• _Exercise directions_
Retype the entries in full.

==== Entries provided ====

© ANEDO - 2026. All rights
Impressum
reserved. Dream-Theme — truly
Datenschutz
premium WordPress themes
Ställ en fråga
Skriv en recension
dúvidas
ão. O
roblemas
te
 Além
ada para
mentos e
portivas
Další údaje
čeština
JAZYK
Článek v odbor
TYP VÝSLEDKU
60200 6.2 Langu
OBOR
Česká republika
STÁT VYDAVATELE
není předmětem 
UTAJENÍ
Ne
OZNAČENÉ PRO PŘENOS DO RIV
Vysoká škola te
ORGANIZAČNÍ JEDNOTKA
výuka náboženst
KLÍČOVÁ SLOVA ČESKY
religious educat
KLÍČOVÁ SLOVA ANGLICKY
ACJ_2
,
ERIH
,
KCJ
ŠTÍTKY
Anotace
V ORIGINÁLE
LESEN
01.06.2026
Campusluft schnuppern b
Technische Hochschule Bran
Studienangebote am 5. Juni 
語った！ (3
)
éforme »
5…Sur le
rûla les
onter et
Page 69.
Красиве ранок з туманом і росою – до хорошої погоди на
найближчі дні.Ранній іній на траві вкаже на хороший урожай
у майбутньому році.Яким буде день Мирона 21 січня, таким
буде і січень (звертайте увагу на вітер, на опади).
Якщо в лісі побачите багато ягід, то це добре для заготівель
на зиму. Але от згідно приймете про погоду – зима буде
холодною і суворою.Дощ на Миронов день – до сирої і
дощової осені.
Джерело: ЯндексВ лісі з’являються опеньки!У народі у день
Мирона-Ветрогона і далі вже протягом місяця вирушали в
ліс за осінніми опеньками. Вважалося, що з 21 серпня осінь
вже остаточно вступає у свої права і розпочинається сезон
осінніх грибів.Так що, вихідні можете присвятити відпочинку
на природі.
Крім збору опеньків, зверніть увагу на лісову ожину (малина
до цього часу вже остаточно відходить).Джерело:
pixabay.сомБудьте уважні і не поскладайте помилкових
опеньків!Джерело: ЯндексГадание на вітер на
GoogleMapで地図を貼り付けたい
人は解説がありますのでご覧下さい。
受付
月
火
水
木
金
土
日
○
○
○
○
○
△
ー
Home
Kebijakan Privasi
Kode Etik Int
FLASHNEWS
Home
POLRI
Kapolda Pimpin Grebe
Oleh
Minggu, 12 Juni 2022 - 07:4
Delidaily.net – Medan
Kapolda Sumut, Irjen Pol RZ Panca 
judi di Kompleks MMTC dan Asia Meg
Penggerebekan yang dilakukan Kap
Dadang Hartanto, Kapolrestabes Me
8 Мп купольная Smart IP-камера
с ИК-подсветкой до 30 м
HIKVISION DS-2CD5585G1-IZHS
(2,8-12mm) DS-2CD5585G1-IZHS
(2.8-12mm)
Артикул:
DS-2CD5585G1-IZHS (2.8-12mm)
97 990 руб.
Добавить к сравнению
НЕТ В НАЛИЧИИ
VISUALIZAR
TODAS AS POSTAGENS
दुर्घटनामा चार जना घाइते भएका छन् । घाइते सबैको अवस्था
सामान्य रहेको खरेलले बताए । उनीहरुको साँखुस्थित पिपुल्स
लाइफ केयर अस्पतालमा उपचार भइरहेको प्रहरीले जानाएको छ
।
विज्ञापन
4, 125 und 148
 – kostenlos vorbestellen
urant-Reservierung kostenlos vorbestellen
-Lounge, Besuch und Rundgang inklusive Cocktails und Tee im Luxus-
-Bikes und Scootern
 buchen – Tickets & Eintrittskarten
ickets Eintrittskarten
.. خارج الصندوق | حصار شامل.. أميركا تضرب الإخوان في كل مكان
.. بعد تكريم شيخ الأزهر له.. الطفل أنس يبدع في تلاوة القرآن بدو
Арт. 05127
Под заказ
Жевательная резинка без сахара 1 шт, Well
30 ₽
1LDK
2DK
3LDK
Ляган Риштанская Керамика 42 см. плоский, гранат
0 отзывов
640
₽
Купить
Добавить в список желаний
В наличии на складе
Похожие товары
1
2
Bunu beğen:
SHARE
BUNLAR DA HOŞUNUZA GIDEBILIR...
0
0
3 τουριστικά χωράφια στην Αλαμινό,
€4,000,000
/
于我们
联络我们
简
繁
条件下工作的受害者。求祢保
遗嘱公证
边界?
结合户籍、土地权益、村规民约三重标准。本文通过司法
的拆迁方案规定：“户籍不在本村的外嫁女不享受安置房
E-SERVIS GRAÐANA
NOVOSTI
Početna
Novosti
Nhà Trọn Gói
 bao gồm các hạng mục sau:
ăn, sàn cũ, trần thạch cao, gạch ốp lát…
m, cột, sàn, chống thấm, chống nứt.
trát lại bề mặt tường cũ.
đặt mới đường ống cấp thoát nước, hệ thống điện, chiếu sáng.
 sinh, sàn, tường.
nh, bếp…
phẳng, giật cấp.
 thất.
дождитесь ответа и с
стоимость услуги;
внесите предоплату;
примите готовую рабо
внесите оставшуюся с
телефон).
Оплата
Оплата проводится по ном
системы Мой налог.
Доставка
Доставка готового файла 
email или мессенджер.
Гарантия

====

• _Exercise response_
© ANEDO - 2026. All rights
Impressum
reserved. Dream-Theme — truly
Datenschutz
premium WordPress themes
Ställ en fråga
Skriv en recension
dúvidas
ão. O
roblemas
te
 Além
ada para
mentos e
portivas
Další údaje
čeština
JAZYK
Článek v odbor
TYP VÝSLEDKU
60200 6.2 Langu
OBOR
Česká republika
STÁT VYDAVATELE
není předmětem 
UTAJENÍ
Ne
OZNAČENÉ PRO PŘENOS DO RIV
Vysoká škola te
ORGANIZAČNÍ JEDNOTKA
výuka náboženst
KLÍČOVÁ SLOVA ČESKY
religious educat
KLÍČOVÁ SLOVA ANGLICKY
ACJ_2
,
ERIH
,
KCJ
ŠTÍTKY
Anotace
V ORIGINÁLE
LESEN
01.06.2026
Campusluft schnuppern b
Technische Hochschule Bran
Studienangebote am 5. Juni 
語った！ (3
)
éforme »
5…Sur le
rûla les
onter et
Page 69.
Красиве ранок з туманом і росою – до хорошої погоди на
найближчі дні.Ранній іній на траві вкаже на хороший урожай
у майбутньому році.Яким буде день Мирона 21 січня, таким
буде і січень (звертайте увагу на вітер, на опади).
Якщо в лісі побачите багато ягід, то це добре для заготівель
на зиму. Але от згідно приймете про погоду – зима буде
холодною і суворою.Дощ на Миронов день – до сирої і
дощової осені.
Джерело: ЯндексВ лісі з’являються опеньки!У народі у день
Мирона-Ветрогона і далі вже протягом місяця вирушали в
ліс за осінніми опеньками. Вважалося, що з 21 серпня осінь
вже остаточно вступає у свої права і розпочинається сезон
осінніх грибів.Так що, вихідні можете присвятити відпочинку
на природі.
Крім збору опеньків, зверніть увагу на лісову ожину (малина
до цього часу вже остаточно відходить).Джерело:
pixabay.сомБудьте уважні і не поскладайте помилкових
опеньків!Джерело: ЯндексГадание на вітер на
GoogleMapで地図を貼り付けたい
人は解説がありますのでご覧下さい。
受付
月
火
水
木
金
土
日
○
○
○
○
○
△
ー
Home
Kebijakan Privasi
Kode Etik Int
FLASHNEWS
Home
POLRI
Kapolda Pimpin Grebe
Oleh
Minggu, 12 Juni 2022 - 07:4
Delidaily.net – Medan
Kapolda Sumut, Irjen Pol RZ Panca 
judi di Kompleks MMTC dan Asia Meg
Penggerebekan yang dilakukan Kap
Dadang Hartanto, Kapolrestabes Me
8 Мп купольная Smart IP-камера
с ИК-подсветкой до 30 м
HIKVISION DS-2CD5585G1-IZHS
(2,8-12mm) DS-2CD5585G1-IZHS
(2.8-12mm)
Артикул:
DS-2CD5585G1-IZHS (2.8-12mm)
97 990 руб.
Добавить к сравнению
НЕТ В НАЛИЧИИ
VISUALIZAR
TODAS AS POSTAGENS
दुर्घटनामा चार जना घाइते भएका छन् । घाइते सबैको अवस्था
सामान्य रहेको खरेलले बताए । उनीहरुको साँखुस्थित पिपुल्स
लाइफ केयर अस्पतालमा उपचार भइरहेको प्रहरीले जानाएको छ
।
विज्ञापन
4, 125 und 148
 – kostenlos vorbestellen
urant-Reservierung kostenlos vorbestellen
-Lounge, Besuch und Rundgang inklusive Cocktails und Tee im Luxus-
-Bikes und Scootern
 buchen – Tickets & Eintrittskarten
ickets Eintrittskarten
.. خارج الصندوق | حصار شامل.. أميركا تضرب الإخوان في كل مكان
.. بعد تكريم شيخ الأزهر له.. الطفل أنس يبدع في تلاوة القرآن بدو
Арт. 05127
Под заказ
Жевательная резинка без сахара 1 шт, Well
30 ₽
1LDK
2DK
3LDK
Ляган Риштанская Керамика 42 см. плоский, гранат
0 отзывов
640
₽
Купить
Добавить в список желаний
В наличии на складе
Похожие товары
1
2
Bunu beğen:
SHARE
BUNLAR DA HOŞUNUZA GIDEBILIR...
0
0
3 τουριστικά χωράφια στην Αλαμινό,
€4,000,000
/
于我们
联络我们
简
繁
条件下工作的受害者。求祢保
遗嘱公证
边界?
结合户籍、土地权益、村规民约三重标准。本文通过司法
的拆迁方案规定：“户籍不在本村的外嫁女不享受安置房
E-SERVIS GRAÐANA
NOVOSTI
Početna
Novosti
Nhà Trọn Gói
 bao gồm các hạng mục sau:
ăn, sàn cũ, trần thạch cao, gạch ốp lát…
m, cột, sàn, chống thấm, chống nứt.
trát lại bề mặt tường cũ.
đặt mới đường ống cấp thoát nước, hệ thống điện, chiếu sáng.
 sinh, sàn, tường.
nh, bếp…
phẳng, giật cấp.
 thất.
дождитесь ответа и с
стоимость услуги;
внесите предоплату;
примите готовую рабо
внесите оставшуюся с
телефон).
Оплата
Оплата проводится по ном
системы Мой налог.
Доставка
Доставка готового файла 
email или мессенджер.
Гарантия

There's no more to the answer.